▶ **About this task**: Go through the material below and state how many lines include "combinaciones", giving the number only.

------------------------------------------------------------------------

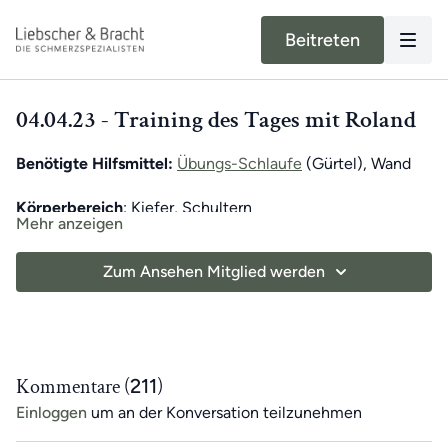
Beitreten
04.04.23 - Training des Tages mit Roland
Benötigte Hilfsmittel:
Übungs-Schlaufe
(Gürtel), Wand
Körperbereich
: Kiefer, Schultern
Mehr anzeigen
Unser moderner Alltag schränkt unsere Bewegung stark
Zum Ansehen Mitglied werden
ein. Dadurch verkürzt ein Großteil unseres Muskel- und
Fasziengewebes, was der Grund für die allermeisten
Schmerzen ist. Um diese
einseitigen Bewegungen
auszugleichen
und dich beim täglichen Üben zu
unterstützen, gibt es
exklusiv für App-Mitglieder
das
Kommentare (
211
)
Training des Tages
.
Einloggen
um an der Konversation teilzunehmen
Von Montag bis Samstag erwartet dich
täglich
ein neues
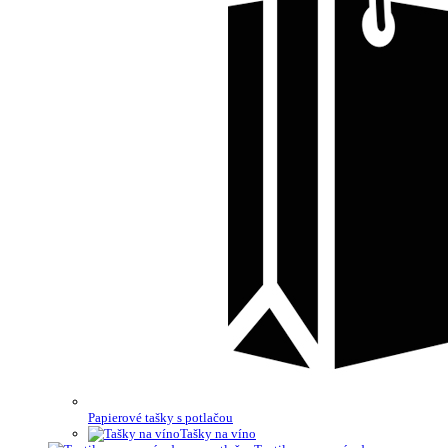
Papierové tašky s potlačou
Tašky na víno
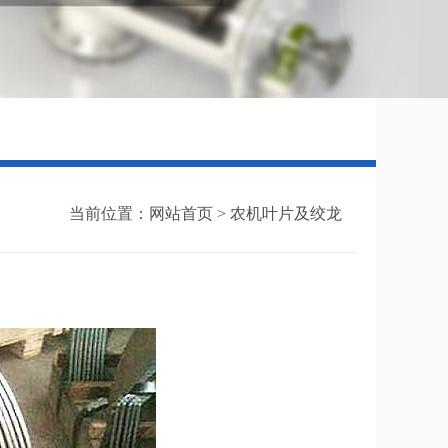
当前位置：
网站首页 >
农机叶片及绞龙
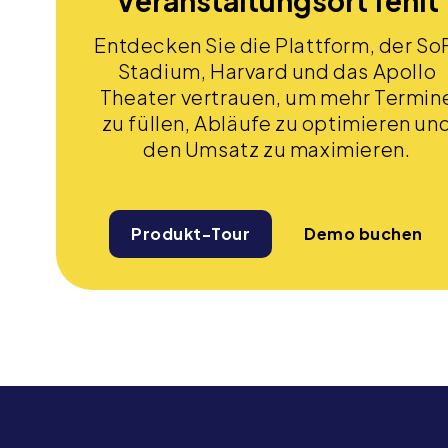
Veranstaltungsort fehlt
Entdecken Sie die Plattform, der So
Stadium, Harvard und das Apollo
Theater vertrauen, um mehr Termin
zu füllen, Abläufe zu optimieren un
den Umsatz zu maximieren.
Produkt-Tour
Demo buchen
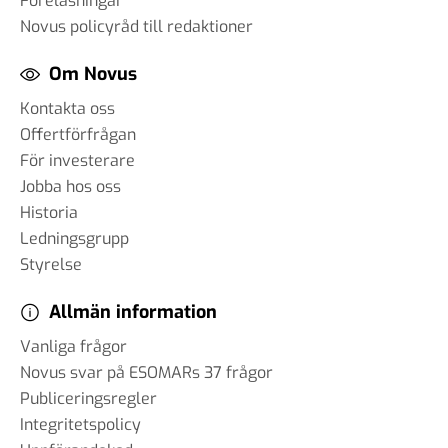
Föreläsningar
Novus policyråd till redaktioner
Om Novus
Kontakta oss
Offertförfrågan
För investerare
Jobba hos oss
Historia
Ledningsgrupp
Styrelse
Allmän information
Vanliga frågor
Novus svar på ESOMARs 37 frågor
Publiceringsregler
Integritetspolicy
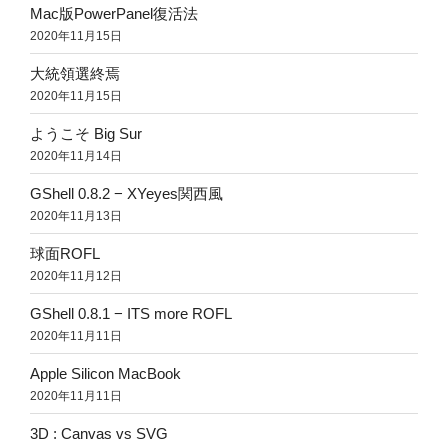
Mac版PowerPanel復活法
2020年11月15日
大統領選終焉
2020年11月15日
ようこそ Big Sur
2020年11月14日
GShell 0.8.2 − XYeyes関西風
2020年11月13日
球面ROFL
2020年11月12日
GShell 0.8.1 − ITS more ROFL
2020年11月11日
Apple Silicon MacBook
2020年11月11日
3D : Canvas vs SVG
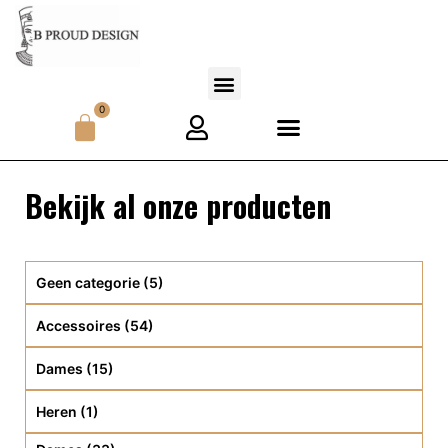
0
Bekijk al onze producten
Geen categorie
(5)
Accessoires
(54)
Dames
(15)
Heren
(1)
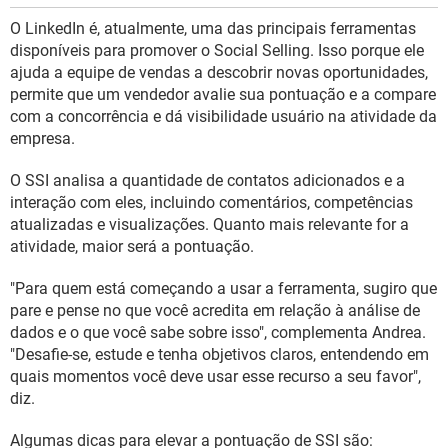
O LinkedIn é, atualmente, uma das principais ferramentas
disponíveis para promover o Social Selling. Isso porque ele
ajuda a equipe de vendas a descobrir novas oportunidades,
permite que um vendedor avalie sua pontuação e a compare
com a concorrência e dá visibilidade usuário na atividade da
empresa.
O SSI analisa a quantidade de contatos adicionados e a
interação com eles, incluindo comentários, competências
atualizadas e visualizações. Quanto mais relevante for a
atividade, maior será a pontuação.
"Para quem está começando a usar a ferramenta, sugiro que
pare e pense no que você acredita em relação à análise de
dados e o que você sabe sobre isso", complementa Andrea.
"Desafie-se, estude e tenha objetivos claros, entendendo em
quais momentos você deve usar esse recurso a seu favor",
diz.
Algumas dicas para elevar a pontuação de SSI são:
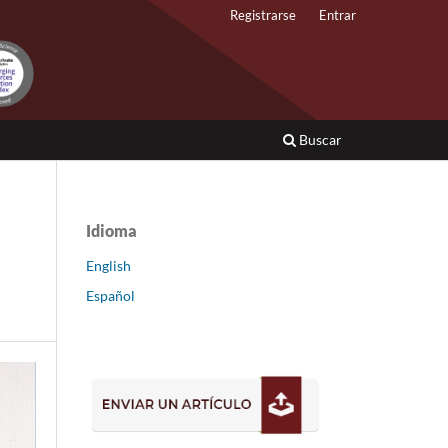
Registrarse
Entrar
Buscar
Idioma
English
Español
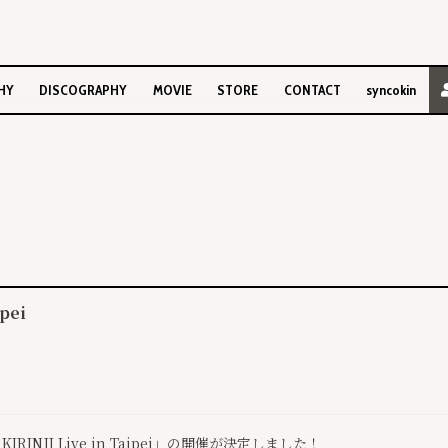
HY
DISCOGRAPHY
MOVIE
STORE
CONTACT
syncokin
ipei
RINJI Live in Taipei」の開催が決定しました！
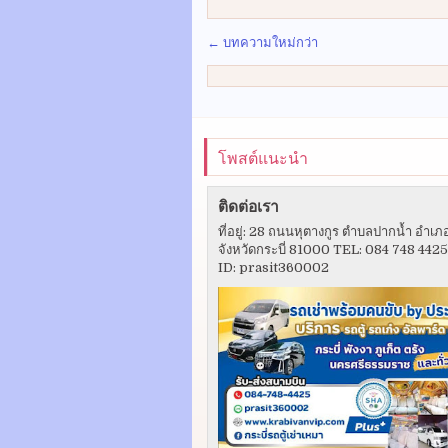
← บทความใหม่กว่า
โพสต์แนะนำ
ติดต่อเรา
ที่อยู่: 28 ถนนหุตางกูร ตำบลปากน้ำ อำเภ
จังหวัดกระบี่ 81000 TEL: 084 748 442
ID: prasit360002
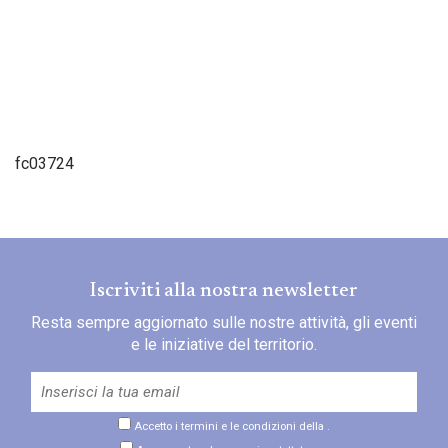
fc03724
Iscriviti alla nostra newsletter
Resta sempre aggiornato sulle nostre attività, gli eventi
e le iniziative del territorio.
Accetto i termini e le condizioni della
.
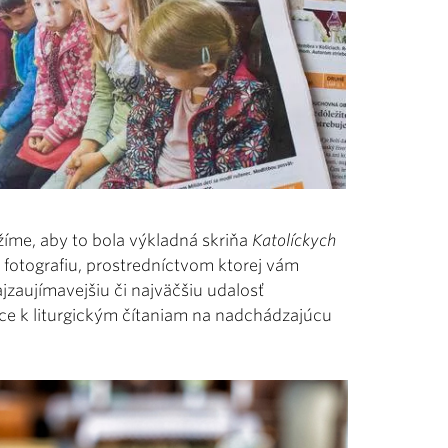
íme, aby to bola výkladná skriňa
Katolíckych
 fotografiu, prostredníctvom ktorej vám
jzaujímavejšiu či najväčšiu udalosť
nice k liturgickým čítaniam na nadchádzajúcu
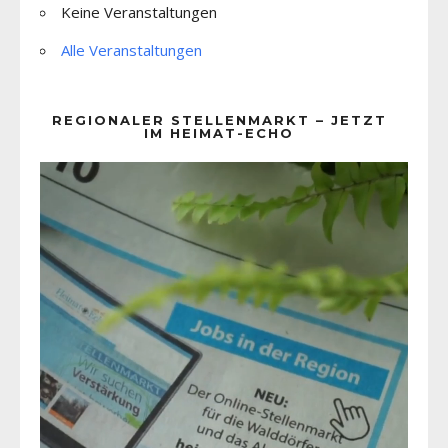
Keine Veranstaltungen
Alle Veranstaltungen
REGIONALER STELLENMARKT – JETZT
IM HEIMAT-ECHO
Video-
Player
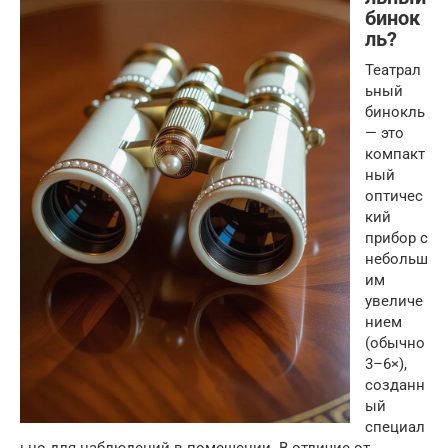
бинок
ль?
Театрал
ьный
бинокль
— это
компакт
ный
оптичес
кий
прибор с
небольш
им
увеличе
нием
(обычно
3–6×),
созданн
ый
специал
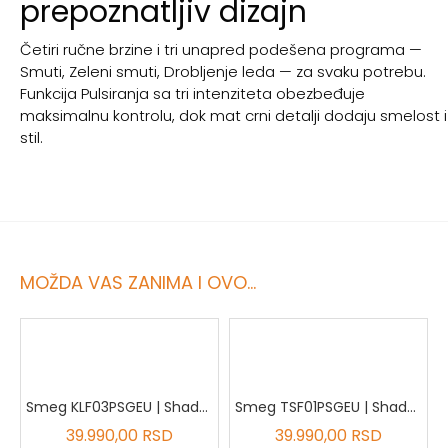
prepoznatljiv dizajn
Četiri ručne brzine i tri unapred podešena programa —
Smuti, Zeleni smuti, Drobljenje leda — za svaku potrebu.
Funkcija Pulsiranja sa tri intenziteta obezbeđuje
maksimalnu kontrolu, dok mat crni detalji dodaju smelost i
stil.
MOŽDA VAS ZANIMA I OVO...
ade Green frižider
Smeg KLF03PSGEU | Shade Green grejač za vodu
Smeg TSF01PSGEU | Shade Green toster sa dva otvora
39.990,00 RSD
39.990,00 RSD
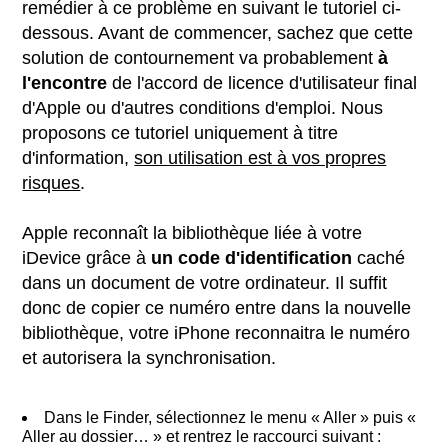
remédier à ce problème en suivant le tutoriel ci-
dessous. Avant de commencer, sachez que cette
solution de contournement va probablement
à
l'encontre
de l'accord de licence d'utilisateur final
d'Apple ou d'autres conditions d'emploi. Nous
proposons ce tutoriel uniquement à titre
d'information,
son utilisation est à vos propres
risques
.
Apple reconnaît la bibliothèque liée à votre
iDevice grâce à
un code d'identification
caché
dans un document de votre ordinateur. Il suffit
donc de copier ce numéro entre dans la nouvelle
bibliothèque, votre iPhone reconnaitra le numéro
et autorisera la synchronisation.
Dans le Finder, sélectionnez le menu « Aller » puis «
Aller au dossier… » et rentrez le raccourci suivant :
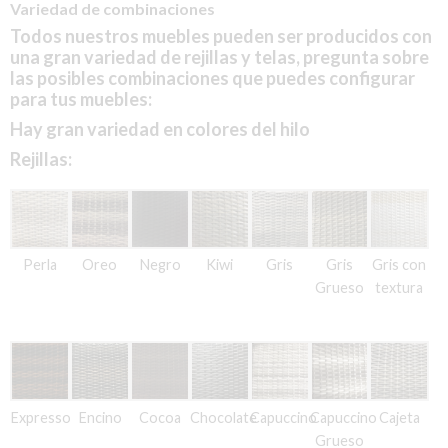
Variedad de combinaciones
Todos nuestros muebles pueden ser producidos con
una gran variedad de rejillas y telas, pregunta sobre
las posibles combinaciones que puedes configurar
para tus muebles:
Hay gran variedad en colores del hilo
Rejillas:
Perla
Oreo
Negro
Kiwi
Gris
Gris
Gris con
Grueso
textura
Expresso
Encino
Cocoa
Chocolate
Capuccino
Capuccino
Cajeta
Grueso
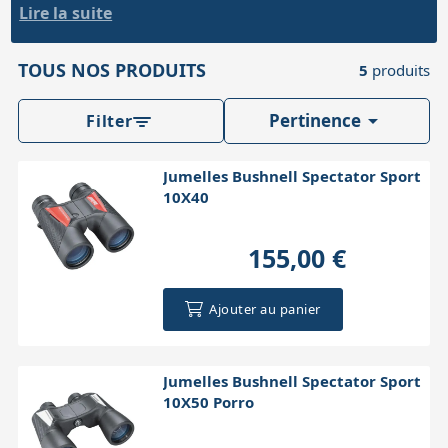
le cas de la voile ou de l'aviation. Vous retrouverez donc
Lire la suite
dans cette rubrique nos jumelles destinées aux loisirs
Accessoires pour montures
Pièces détachées
Têtes binocula
maritimes et sportifs ainsi que nos monoculaires.
TOUS NOS PRODUITS
5
produits

Pertinence
Filter
Jumelles Bushnell Spectator Sport
10X40
155,00 €
Ajouter au panier
Jumelles Bushnell Spectator Sport
10X50 Porro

------------------------------------------------------------------------

▶ **Your solution**: 2